Se c'è un errore che Pioli non vuole ripetere, tra i tanti commessi all'andata e abbinati alla prestazione di alto livello offerta dall'Inter, è questo. E così, stasera, spazio a Malick Thiaw al centro della retroguardia: giocherà quasi sicuramente lui, mentre Kjaer andrà in panchina. Una sostituzione già avvenuta nel finale di gara-1, con tanto di "fuga" del danese direttamente negli spogliatoi.
Scelta apparentemente rischiosa, almeno a giudicarla di getto. Perché si tratta pur sempre di un calciatore che in Champions League ha giocato due partite e qualcosa: la doppia sfida dei quarti di finale contro il Tottenham, più la mezz'ora finale dell'andata contro l'Inter, nella quale peraltro non ha sfigurato. E del resto Thiaw in estate è stato preso per questo, per dare il cambio ai titolari, anche se i cinque anni di contratto sottolineavano un'evidente dimostrazione di fiducia da parte di dirigenza e allenatore.
Ma si tratta di una scelta rischiosa solo in parte. Thiaw ha lavorato in silenzio e, quando è stato chiamato a far vedere di che pasta fosse fatto, ha risposto presente. A Verona, ad esempio, con quel magnifico doppio salvataggio nel finale utile per blindare una vittoria sofferta. Oppure proprio contro il Tottenham, 180 minuti trascorsi ad annullare il pericolo pubblico Harry Kane, passato da Uragano a Pioggerellina.
"Malick è un ragazzo che ha lavorato molto bene da sempre -lo elogiava Pioli dopo la partita di ritorno giocata a Londra - I ragazzi che ci credono e che soffrono il fatto di giocare poco, ma che si allenano con ancora più attenzione, alla fine escono.
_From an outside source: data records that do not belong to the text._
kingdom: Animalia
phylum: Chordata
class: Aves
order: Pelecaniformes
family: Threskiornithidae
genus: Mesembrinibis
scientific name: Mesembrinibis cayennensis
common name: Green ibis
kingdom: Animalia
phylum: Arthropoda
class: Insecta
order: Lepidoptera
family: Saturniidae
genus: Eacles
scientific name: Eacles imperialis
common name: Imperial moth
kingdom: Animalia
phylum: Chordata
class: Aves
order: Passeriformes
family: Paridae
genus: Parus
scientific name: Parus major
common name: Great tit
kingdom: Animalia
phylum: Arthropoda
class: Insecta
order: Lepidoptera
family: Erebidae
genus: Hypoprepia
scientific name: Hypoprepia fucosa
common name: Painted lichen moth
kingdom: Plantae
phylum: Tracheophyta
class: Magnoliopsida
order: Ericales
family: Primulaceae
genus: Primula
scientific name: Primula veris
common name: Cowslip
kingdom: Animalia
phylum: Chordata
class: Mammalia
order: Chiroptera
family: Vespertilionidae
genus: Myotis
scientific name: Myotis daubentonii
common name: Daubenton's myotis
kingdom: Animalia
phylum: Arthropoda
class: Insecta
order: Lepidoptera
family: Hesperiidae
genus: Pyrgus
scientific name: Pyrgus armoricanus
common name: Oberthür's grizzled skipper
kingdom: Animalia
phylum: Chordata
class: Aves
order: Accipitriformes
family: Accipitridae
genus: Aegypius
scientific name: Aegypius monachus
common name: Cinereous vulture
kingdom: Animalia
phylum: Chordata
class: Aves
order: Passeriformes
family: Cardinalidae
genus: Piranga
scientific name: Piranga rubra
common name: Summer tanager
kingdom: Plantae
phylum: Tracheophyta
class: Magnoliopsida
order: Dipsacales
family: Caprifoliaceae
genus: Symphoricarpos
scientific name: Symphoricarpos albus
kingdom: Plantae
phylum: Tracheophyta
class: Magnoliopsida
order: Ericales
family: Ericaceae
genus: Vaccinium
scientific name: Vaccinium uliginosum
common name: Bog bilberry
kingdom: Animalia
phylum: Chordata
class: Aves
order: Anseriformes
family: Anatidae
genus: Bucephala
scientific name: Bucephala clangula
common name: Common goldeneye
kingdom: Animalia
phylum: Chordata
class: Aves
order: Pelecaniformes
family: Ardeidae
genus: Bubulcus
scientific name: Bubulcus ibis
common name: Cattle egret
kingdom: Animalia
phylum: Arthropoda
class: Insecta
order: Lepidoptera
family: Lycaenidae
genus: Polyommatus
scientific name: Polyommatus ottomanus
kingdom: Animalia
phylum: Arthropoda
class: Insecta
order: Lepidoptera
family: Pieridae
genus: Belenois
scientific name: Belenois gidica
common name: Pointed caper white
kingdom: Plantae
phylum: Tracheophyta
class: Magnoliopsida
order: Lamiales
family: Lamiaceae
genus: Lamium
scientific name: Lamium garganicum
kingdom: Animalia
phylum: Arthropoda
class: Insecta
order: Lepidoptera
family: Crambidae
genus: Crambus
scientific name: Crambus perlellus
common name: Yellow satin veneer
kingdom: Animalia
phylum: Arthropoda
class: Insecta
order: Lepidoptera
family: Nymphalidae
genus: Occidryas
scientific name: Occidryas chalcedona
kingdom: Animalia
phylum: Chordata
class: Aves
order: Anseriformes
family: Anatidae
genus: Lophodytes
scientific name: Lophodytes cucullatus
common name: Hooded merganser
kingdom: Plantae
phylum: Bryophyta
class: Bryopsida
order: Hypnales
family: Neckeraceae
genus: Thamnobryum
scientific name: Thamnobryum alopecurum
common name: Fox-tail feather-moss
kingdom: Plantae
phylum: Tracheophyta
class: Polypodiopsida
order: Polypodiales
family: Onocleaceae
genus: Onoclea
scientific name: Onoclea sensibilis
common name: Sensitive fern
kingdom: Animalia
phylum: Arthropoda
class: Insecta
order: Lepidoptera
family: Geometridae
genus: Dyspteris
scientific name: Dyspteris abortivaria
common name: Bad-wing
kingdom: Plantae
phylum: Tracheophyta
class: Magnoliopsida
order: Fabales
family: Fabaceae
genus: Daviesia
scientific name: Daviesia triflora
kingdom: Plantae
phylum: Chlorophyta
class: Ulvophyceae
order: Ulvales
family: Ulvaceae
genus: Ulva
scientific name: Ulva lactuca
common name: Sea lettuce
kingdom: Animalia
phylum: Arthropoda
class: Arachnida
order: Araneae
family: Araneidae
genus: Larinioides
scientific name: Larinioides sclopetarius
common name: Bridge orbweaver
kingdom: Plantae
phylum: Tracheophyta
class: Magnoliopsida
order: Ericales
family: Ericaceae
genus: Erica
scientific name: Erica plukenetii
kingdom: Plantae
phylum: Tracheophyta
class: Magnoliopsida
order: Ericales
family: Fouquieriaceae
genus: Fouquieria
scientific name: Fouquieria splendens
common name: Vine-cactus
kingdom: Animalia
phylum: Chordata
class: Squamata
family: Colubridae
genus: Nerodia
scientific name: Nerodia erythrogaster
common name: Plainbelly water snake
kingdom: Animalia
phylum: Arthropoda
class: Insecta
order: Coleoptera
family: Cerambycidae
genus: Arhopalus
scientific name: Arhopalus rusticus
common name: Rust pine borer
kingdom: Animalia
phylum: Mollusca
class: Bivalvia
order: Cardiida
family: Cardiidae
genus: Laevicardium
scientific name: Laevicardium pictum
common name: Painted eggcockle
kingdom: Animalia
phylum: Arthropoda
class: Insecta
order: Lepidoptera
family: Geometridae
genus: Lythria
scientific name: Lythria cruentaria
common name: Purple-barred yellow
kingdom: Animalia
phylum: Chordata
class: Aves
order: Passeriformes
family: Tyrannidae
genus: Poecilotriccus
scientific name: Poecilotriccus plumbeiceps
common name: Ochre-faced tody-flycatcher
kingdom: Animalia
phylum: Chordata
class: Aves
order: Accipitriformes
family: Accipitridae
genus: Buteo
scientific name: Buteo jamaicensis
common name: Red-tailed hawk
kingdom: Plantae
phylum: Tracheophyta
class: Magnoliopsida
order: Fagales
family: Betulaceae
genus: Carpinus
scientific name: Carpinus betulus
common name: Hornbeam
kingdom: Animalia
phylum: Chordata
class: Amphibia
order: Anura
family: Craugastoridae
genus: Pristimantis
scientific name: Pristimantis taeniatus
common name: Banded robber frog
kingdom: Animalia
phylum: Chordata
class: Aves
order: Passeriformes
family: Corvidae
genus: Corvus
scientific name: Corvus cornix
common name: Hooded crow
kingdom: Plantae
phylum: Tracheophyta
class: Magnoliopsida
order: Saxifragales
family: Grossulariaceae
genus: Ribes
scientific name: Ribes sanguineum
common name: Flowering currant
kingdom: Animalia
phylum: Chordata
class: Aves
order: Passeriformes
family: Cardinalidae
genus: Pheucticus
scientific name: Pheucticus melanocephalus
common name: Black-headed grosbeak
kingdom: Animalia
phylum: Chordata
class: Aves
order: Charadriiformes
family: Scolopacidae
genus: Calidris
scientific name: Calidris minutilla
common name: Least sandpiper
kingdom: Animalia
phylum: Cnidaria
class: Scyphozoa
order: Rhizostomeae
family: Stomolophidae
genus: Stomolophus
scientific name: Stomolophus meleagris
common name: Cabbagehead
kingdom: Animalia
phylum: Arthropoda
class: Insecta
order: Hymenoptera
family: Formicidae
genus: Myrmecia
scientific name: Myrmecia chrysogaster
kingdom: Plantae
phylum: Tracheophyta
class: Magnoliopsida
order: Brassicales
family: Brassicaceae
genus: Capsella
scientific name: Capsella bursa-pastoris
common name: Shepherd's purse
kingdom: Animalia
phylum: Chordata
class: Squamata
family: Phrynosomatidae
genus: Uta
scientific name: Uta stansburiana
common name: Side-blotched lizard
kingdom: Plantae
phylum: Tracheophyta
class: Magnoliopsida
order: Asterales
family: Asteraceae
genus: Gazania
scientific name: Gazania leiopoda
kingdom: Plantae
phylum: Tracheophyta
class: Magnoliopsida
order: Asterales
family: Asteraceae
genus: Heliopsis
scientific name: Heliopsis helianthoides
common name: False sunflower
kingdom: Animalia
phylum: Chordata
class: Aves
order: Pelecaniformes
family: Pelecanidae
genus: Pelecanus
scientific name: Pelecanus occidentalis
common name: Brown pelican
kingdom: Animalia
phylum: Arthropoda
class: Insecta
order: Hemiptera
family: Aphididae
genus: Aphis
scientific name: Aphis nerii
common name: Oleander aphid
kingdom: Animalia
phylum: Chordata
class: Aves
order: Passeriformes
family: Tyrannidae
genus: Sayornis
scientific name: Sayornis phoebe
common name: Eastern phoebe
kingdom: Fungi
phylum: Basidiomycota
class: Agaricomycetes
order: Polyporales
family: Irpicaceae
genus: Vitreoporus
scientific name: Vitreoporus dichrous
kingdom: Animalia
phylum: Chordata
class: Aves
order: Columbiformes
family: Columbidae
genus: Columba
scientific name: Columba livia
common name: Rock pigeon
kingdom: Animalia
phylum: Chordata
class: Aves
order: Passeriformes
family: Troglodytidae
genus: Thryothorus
La società ha investito su giovani di talento, ma quando prendi giovani stranieri di talento abituati a cose diverse purtroppo non tutti riescono ad essere pronti da subito".
Vero: Thiaw ci ha messo un po' a comprendere i meccanismi del Milan e della Serie A, lui che fino a pochi mesi prima giocava nella seconda serie tedesca con lo Schalke 04. È arrivato a Milano con l'esperienza forzatamente ridotta di chi ha pur sempre 21 anni sulle spalle. Nella prima parte della stagione ha giocato pochissimo. Ma ha saputo gradualmente conquistarsi la fiducia di Pioli. Contro il Verona, contro il Tottenham, ma anche contro il Torino in campionato, gara che ha segnato il cambio di ritmo e di modulo (leggi: passaggio alla difesa a tre) dei rossoneri.
Questa sera, se la decisione di puntare su di lui sarà effettivamente confermata, Thiaw avrà l'ingrato compito di legare Dzeko. Uno che non sai mai come prenderlo e con che tempi, specialmente quando si allontana dall'area di rigore per favorire gli inserimenti dei compagni con le proprie sponde. Non solo: il suo metro e 90 sarà fondamentale sui calci d'angolo avversari, evitando magari quanto accaduto sei giorni fa davanti a Maignan.
Perché sì, il Milan stasera andrà a caccia dell'impresa, dovrà vincere con due reti di scarto per portare la doppia sfida almeno ai supplementari, ma la regola numero uno in questi casi è rimanere in partita. Tradotto: evitare il ripetersi di quell'avvio choc che ha portato l'Inter a segnare due volte in una decina di minuti. E poi si vedrà.